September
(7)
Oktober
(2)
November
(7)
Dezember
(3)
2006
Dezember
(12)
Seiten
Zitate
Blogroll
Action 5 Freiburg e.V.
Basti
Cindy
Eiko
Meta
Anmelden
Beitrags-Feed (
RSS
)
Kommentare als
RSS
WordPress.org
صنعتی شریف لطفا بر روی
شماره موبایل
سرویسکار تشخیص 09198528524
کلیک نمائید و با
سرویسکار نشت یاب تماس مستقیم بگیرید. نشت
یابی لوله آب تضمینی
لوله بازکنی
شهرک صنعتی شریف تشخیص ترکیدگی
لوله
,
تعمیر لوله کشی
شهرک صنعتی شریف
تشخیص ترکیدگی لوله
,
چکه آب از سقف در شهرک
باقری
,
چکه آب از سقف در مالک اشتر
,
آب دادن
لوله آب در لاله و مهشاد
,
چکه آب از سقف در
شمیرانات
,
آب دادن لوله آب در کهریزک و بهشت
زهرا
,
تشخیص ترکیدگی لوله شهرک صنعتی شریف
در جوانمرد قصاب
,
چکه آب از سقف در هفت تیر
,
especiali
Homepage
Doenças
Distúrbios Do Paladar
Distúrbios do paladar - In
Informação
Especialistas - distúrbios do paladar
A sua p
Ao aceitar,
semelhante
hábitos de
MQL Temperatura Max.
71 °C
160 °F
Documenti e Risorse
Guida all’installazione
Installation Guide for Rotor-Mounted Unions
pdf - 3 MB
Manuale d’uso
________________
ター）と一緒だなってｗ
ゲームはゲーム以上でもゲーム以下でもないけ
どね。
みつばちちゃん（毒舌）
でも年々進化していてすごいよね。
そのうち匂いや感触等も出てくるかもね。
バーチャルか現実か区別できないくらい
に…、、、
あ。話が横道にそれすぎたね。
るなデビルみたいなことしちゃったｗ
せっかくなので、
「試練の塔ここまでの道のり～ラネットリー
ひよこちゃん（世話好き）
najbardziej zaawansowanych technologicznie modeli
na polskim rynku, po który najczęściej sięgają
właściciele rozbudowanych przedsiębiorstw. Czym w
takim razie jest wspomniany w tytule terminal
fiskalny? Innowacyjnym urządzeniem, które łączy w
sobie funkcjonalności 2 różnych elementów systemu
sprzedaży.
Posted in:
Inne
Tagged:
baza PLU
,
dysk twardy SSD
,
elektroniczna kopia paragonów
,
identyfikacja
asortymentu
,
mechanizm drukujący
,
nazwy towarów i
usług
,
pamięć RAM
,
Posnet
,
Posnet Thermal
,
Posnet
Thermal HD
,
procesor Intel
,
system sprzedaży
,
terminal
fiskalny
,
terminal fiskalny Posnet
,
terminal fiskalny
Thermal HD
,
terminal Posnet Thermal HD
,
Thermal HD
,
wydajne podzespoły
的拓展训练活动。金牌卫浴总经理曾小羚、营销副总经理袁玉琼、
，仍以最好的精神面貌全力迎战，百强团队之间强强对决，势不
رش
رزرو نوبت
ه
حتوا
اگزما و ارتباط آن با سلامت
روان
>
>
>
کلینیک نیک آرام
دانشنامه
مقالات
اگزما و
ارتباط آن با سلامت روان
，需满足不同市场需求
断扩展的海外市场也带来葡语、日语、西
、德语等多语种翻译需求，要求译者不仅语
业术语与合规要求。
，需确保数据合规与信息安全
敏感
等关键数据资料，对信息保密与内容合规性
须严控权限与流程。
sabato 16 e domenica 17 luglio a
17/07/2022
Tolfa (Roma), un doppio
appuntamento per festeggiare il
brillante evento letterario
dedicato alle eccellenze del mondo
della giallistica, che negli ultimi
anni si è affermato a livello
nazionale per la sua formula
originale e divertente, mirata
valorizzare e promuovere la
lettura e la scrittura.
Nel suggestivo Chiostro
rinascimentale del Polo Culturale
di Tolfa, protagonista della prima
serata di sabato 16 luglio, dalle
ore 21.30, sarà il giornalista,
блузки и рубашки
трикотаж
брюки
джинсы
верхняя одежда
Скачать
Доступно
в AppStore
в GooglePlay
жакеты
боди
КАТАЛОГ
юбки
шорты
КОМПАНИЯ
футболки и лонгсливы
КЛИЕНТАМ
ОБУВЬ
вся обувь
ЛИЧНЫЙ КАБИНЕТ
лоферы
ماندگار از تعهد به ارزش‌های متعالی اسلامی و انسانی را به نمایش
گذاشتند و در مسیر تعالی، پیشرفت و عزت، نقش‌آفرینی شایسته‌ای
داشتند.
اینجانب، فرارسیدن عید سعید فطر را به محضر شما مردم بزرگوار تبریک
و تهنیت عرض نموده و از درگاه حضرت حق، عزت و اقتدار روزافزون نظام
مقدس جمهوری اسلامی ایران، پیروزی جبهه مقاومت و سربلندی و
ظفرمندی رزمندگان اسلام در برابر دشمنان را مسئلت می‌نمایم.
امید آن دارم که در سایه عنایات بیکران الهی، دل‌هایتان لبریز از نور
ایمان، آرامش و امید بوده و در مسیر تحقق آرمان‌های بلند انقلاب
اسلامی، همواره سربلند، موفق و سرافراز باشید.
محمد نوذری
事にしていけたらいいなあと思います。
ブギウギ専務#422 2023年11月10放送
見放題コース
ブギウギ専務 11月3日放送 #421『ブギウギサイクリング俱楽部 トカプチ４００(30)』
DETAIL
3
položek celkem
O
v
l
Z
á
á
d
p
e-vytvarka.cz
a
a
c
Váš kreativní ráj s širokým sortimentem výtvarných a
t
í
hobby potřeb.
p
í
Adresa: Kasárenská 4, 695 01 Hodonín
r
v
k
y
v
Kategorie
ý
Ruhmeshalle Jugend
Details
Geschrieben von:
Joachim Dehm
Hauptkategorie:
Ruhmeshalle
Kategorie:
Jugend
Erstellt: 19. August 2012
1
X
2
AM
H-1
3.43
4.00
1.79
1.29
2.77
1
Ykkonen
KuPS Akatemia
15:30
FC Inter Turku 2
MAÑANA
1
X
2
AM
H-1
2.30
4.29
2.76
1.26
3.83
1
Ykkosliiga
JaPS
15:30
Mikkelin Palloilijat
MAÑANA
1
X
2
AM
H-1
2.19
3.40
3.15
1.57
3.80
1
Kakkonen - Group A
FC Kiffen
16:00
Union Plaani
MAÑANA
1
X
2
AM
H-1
------------------------
What you will do:
Reproduce the items with "MAÑANA" replaced by "TOMORROW" everywhere it appears, leaving everything else unchanged.

Task answer:
September
(7)
Oktober
(2)
November
(7)
Dezember
(3)
2006
Dezember
(12)
Seiten
Zitate
Blogroll
Action 5 Freiburg e.V.
Basti
Cindy
Eiko
Meta
Anmelden
Beitrags-Feed (
RSS
)
Kommentare als
RSS
WordPress.org
صنعتی شریف لطفا بر روی
شماره موبایل
سرویسکار تشخیص 09198528524
کلیک نمائید و با
سرویسکار نشت یاب تماس مستقیم بگیرید. نشت
یابی لوله آب تضمینی
لوله بازکنی
شهرک صنعتی شریف تشخیص ترکیدگی
لوله
,
تعمیر لوله کشی
شهرک صنعتی شریف
تشخیص ترکیدگی لوله
,
چکه آب از سقف در شهرک
باقری
,
چکه آب از سقف در مالک اشتر
,
آب دادن
لوله آب در لاله و مهشاد
,
چکه آب از سقف در
شمیرانات
,
آب دادن لوله آب در کهریزک و بهشت
زهرا
,
تشخیص ترکیدگی لوله شهرک صنعتی شریف
در جوانمرد قصاب
,
چکه آب از سقف در هفت تیر
,
especiali
Homepage
Doenças
Distúrbios Do Paladar
Distúrbios do paladar - In
Informação
Especialistas - distúrbios do paladar
A sua p
Ao aceitar,
semelhante
hábitos de
MQL Temperatura Max.
71 °C
160 °F
Documenti e Risorse
Guida all’installazione
Installation Guide for Rotor-Mounted Unions
pdf - 3 MB
Manuale d’uso
________________
ター）と一緒だなってｗ
ゲームはゲーム以上でもゲーム以下でもないけ
どね。
みつばちちゃん（毒舌）
でも年々進化していてすごいよね。
そのうち匂いや感触等も出てくるかもね。
バーチャルか現実か区別できないくらい
に…、、、
あ。話が横道にそれすぎたね。
るなデビルみたいなことしちゃったｗ
せっかくなので、
「試練の塔ここまでの道のり～ラネットリー
ひよこちゃん（世話好き）
najbardziej zaawansowanych technologicznie modeli
na polskim rynku, po który najczęściej sięgają
właściciele rozbudowanych przedsiębiorstw. Czym w
takim razie jest wspomniany w tytule terminal
fiskalny? Innowacyjnym urządzeniem, które łączy w
sobie funkcjonalności 2 różnych elementów systemu
sprzedaży.
Posted in:
Inne
Tagged:
baza PLU
,
dysk twardy SSD
,
elektroniczna kopia paragonów
,
identyfikacja
asortymentu
,
mechanizm drukujący
,
nazwy towarów i
usług
,
pamięć RAM
,
Posnet
,
Posnet Thermal
,
Posnet
Thermal HD
,
procesor Intel
,
system sprzedaży
,
terminal
fiskalny
,
terminal fiskalny Posnet
,
terminal fiskalny
Thermal HD
,
terminal Posnet Thermal HD
,
Thermal HD
,
wydajne podzespoły
的拓展训练活动。金牌卫浴总经理曾小羚、营销副总经理袁玉琼、
，仍以最好的精神面貌全力迎战，百强团队之间强强对决，势不
رش
رزرو نوبت
ه
حتوا
اگزما و ارتباط آن با سلامت
روان
>
>
>
کلینیک نیک آرام
دانشنامه
مقالات
اگزما و
ارتباط آن با سلامت روان
，需满足不同市场需求
断扩展的海外市场也带来葡语、日语、西
、德语等多语种翻译需求，要求译者不仅语
业术语与合规要求。
，需确保数据合规与信息安全
敏感
等关键数据资料，对信息保密与内容合规性
须严控权限与流程。
sabato 16 e domenica 17 luglio a
17/07/2022
Tolfa (Roma), un doppio
appuntamento per festeggiare il
brillante evento letterario
dedicato alle eccellenze del mondo
della giallistica, che negli ultimi
anni si è affermato a livello
nazionale per la sua formula
originale e divertente, mirata
valorizzare e promuovere la
lettura e la scrittura.
Nel suggestivo Chiostro
rinascimentale del Polo Culturale
di Tolfa, protagonista della prima
serata di sabato 16 luglio, dalle
ore 21.30, sarà il giornalista,
блузки и рубашки
трикотаж
брюки
джинсы
верхняя одежда
Скачать
Доступно
в AppStore
в GooglePlay
жакеты
боди
КАТАЛОГ
юбки
шорты
КОМПАНИЯ
футболки и лонгсливы
КЛИЕНТАМ
ОБУВЬ
вся обувь
ЛИЧНЫЙ КАБИНЕТ
лоферы
ماندگار از تعهد به ارزش‌های متعالی اسلامی و انسانی را به نمایش
گذاشتند و در مسیر تعالی، پیشرفت و عزت، نقش‌آفرینی شایسته‌ای
داشتند.
اینجانب، فرارسیدن عید سعید فطر را به محضر شما مردم بزرگوار تبریک
و تهنیت عرض نموده و از درگاه حضرت حق، عزت و اقتدار روزافزون نظام
مقدس جمهوری اسلامی ایران، پیروزی جبهه مقاومت و سربلندی و
ظفرمندی رزمندگان اسلام در برابر دشمنان را مسئلت می‌نمایم.
امید آن دارم که در سایه عنایات بیکران الهی، دل‌هایتان لبریز از نور
ایمان، آرامش و امید بوده و در مسیر تحقق آرمان‌های بلند انقلاب
اسلامی، همواره سربلند، موفق و سرافراز باشید.
محمد نوذری
事にしていけたらいいなあと思います。
ブギウギ専務#422 2023年11月10放送
見放題コース
ブギウギ専務 11月3日放送 #421『ブギウギサイクリング俱楽部 トカプチ４００(30)』
DETAIL
3
položek celkem
O
v
l
Z
á
á
d
p
e-vytvarka.cz
a
a
c
Váš kreativní ráj s širokým sortimentem výtvarných a
t
í
hobby potřeb.
p
í
Adresa: Kasárenská 4, 695 01 Hodonín
r
v
k
y
v
Kategorie
ý
Ruhmeshalle Jugend
Details
Geschrieben von:
Joachim Dehm
Hauptkategorie:
Ruhmeshalle
Kategorie:
Jugend
Erstellt: 19. August 2012
1
X
2
AM
H-1
3.43
4.00
1.79
1.29
2.77
1
Ykkonen
KuPS Akatemia
15:30
FC Inter Turku 2
TOMORROW
1
X
2
AM
H-1
2.30
4.29
2.76
1.26
3.83
1
Ykkosliiga
JaPS
15:30
Mikkelin Palloilijat
TOMORROW
1
X
2
AM
H-1
2.19
3.40
3.15
1.57
3.80
1
Kakkonen - Group A
FC Kiffen
16:00
Union Plaani
TOMORROW
1
X
2
AM
H-1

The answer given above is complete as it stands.